Start of Dataset entries
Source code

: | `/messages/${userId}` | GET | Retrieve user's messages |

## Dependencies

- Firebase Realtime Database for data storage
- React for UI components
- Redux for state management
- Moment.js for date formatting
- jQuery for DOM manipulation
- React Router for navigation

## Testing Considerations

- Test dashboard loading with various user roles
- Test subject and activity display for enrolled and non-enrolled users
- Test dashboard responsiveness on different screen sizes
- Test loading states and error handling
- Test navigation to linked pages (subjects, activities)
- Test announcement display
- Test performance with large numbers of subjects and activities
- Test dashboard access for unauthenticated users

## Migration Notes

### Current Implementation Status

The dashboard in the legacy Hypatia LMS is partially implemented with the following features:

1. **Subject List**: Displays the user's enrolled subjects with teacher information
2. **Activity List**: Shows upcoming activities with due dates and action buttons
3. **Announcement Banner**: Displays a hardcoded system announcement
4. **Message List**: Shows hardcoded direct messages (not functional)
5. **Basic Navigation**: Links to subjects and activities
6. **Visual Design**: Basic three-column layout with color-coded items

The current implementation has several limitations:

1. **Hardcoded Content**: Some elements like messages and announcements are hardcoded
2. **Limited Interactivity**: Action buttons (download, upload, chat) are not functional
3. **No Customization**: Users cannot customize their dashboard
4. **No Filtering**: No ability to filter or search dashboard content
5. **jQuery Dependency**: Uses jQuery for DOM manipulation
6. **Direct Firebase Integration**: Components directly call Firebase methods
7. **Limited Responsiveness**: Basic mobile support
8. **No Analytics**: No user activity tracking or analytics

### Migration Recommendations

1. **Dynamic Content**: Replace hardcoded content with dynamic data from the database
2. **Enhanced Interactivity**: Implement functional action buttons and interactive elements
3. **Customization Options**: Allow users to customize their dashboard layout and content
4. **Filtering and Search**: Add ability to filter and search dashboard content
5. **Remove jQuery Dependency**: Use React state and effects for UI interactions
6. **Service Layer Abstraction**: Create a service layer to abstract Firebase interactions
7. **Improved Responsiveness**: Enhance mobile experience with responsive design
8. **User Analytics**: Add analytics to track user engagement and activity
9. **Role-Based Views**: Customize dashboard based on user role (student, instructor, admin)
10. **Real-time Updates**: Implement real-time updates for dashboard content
End of Dataset entries
> Request
Reproduce the listing in full, substituting "portal" for every occurrence of "dashboard" and leaving all other text unchanged.

> Written solution
Source code

: | `/messages/${userId}` | GET | Retrieve user's messages |

## Dependencies

- Firebase Realtime Database for data storage
- React for UI components
- Redux for state management
- Moment.js for date formatting
- jQuery for DOM manipulation
- React Router for navigation

## Testing Considerations

- Test portal loading with various user roles
- Test subject and activity display for enrolled and non-enrolled users
- Test portal responsiveness on different screen sizes
- Test loading states and error handling
- Test navigation to linked pages (subjects, activities)
- Test announcement display
- Test performance with large numbers of subjects and activities
- Test portal access for unauthenticated users

## Migration Notes

### Current Implementation Status

The portal in the legacy Hypatia LMS is partially implemented with the following features:

1. **Subject List**: Displays the user's enrolled subjects with teacher information
2. **Activity List**: Shows upcoming activities with due dates and action buttons
3. **Announcement Banner**: Displays a hardcoded system announcement
4. **Message List**: Shows hardcoded direct messages (not functional)
5. **Basic Navigation**: Links to subjects and activities
6. **Visual Design**: Basic three-column layout with color-coded items

The current implementation has several limitations:

1. **Hardcoded Content**: Some elements like messages and announcements are hardcoded
2. **Limited Interactivity**: Action buttons (download, upload, chat) are not functional
3. **No Customization**: Users cannot customize their portal
4. **No Filtering**: No ability to filter or search portal content
5. **jQuery Dependency**: Uses jQuery for DOM manipulation
6. **Direct Firebase Integration**: Components directly call Firebase methods
7. **Limited Responsiveness**: Basic mobile support
8. **No Analytics**: No user activity tracking or analytics

### Migration Recommendations

1. **Dynamic Content**: Replace hardcoded content with dynamic data from the database
2. **Enhanced Interactivity**: Implement functional action buttons and interactive elements
3. **Customization Options**: Allow users to customize their portal layout and content
4. **Filtering and Search**: Add ability to filter and search portal content
5. **Remove jQuery Dependency**: Use React state and effects for UI interactions
6. **Service Layer Abstraction**: Create a service layer to abstract Firebase interactions
7. **Improved Responsiveness**: Enhance mobile experience with responsive design
8. **User Analytics**: Add analytics to track user engagement and activity
9. **Role-Based Views**: Customize portal based on user role (student, instructor, admin)
10. **Real-time Updates**: Implement real-time updates for portal content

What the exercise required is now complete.